**Exercise prompt:** Below are some entries. Count how many of their lines include "Cashflow", then give that number only.

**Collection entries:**
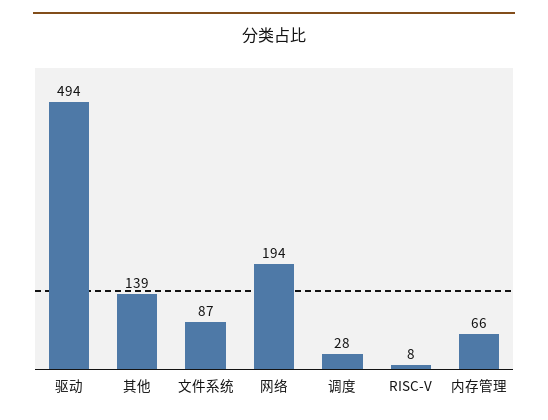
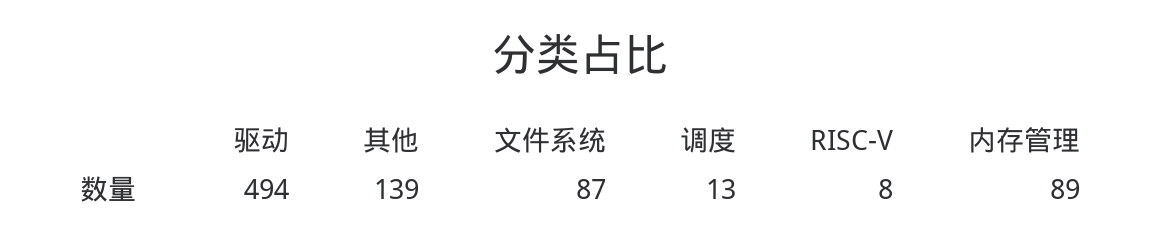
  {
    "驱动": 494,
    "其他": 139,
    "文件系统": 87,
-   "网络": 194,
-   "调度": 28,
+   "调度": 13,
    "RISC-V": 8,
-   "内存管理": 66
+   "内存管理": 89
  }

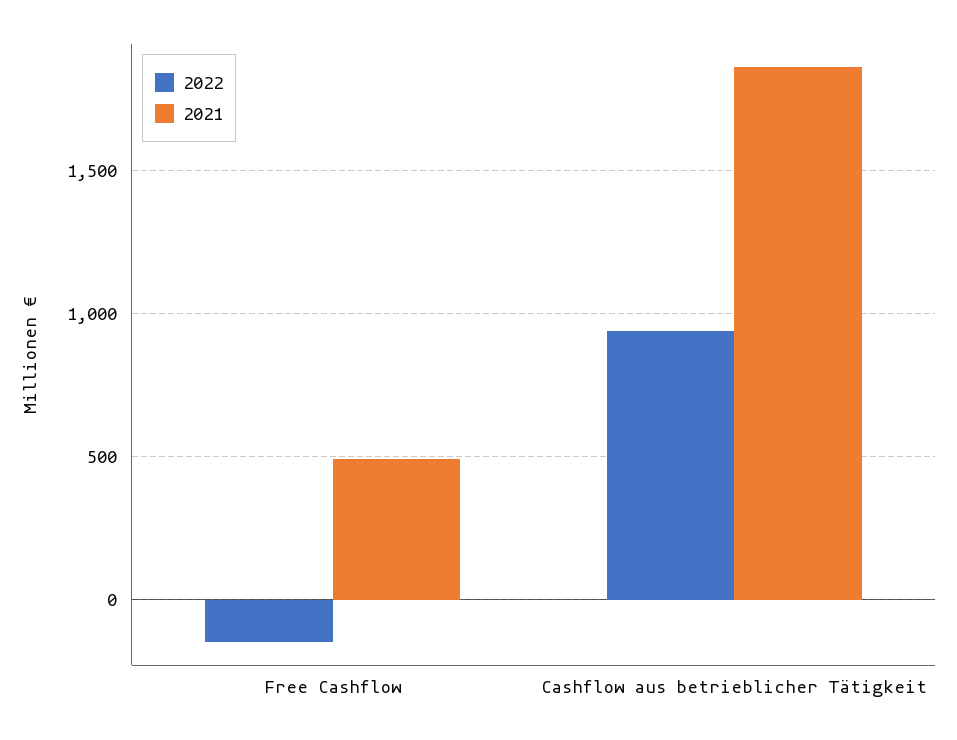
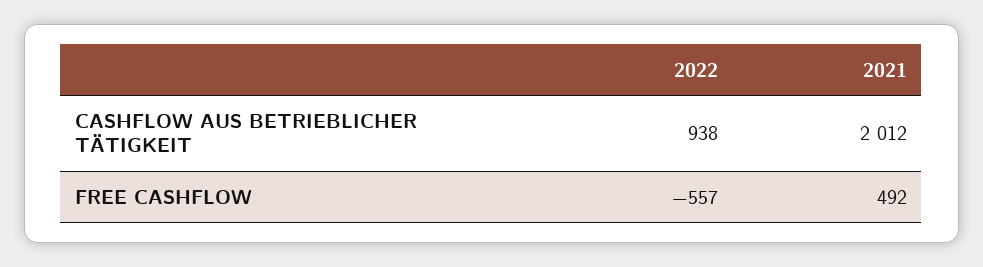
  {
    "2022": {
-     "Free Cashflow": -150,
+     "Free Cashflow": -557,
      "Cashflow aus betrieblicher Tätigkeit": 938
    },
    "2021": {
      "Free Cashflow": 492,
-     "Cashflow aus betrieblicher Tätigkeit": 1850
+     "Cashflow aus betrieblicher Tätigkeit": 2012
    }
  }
---
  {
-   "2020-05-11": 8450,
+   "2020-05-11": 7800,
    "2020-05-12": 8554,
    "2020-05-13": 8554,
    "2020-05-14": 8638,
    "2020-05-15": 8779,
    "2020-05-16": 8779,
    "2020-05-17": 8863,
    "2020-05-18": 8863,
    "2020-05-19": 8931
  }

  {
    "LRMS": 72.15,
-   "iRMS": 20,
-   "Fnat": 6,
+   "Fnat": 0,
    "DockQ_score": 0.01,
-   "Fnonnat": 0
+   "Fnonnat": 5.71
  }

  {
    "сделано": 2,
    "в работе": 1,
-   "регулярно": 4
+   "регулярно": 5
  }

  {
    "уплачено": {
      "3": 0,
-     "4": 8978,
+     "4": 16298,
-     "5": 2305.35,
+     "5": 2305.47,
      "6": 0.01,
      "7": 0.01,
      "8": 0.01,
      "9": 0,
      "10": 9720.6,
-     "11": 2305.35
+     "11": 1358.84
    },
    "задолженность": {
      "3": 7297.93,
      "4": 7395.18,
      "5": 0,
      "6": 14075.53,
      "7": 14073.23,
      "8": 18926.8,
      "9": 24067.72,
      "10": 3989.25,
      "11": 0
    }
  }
* * *
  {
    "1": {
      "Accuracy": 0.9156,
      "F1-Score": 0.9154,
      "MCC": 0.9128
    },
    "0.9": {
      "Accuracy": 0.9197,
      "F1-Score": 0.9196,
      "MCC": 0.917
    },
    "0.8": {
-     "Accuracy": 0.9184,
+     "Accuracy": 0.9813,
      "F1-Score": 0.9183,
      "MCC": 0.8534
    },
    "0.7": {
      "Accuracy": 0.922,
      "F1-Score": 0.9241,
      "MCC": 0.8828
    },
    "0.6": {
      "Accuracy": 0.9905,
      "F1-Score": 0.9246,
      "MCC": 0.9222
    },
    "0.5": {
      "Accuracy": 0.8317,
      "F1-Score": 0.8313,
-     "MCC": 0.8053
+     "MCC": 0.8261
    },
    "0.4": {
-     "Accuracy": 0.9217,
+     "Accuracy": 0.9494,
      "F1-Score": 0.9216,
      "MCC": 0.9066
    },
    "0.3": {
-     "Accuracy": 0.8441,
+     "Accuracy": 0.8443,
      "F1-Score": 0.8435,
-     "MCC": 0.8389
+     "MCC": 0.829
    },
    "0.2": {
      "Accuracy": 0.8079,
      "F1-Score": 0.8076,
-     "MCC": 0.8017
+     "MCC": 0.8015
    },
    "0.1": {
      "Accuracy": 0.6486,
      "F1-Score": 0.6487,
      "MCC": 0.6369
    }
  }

**Answer box:** 6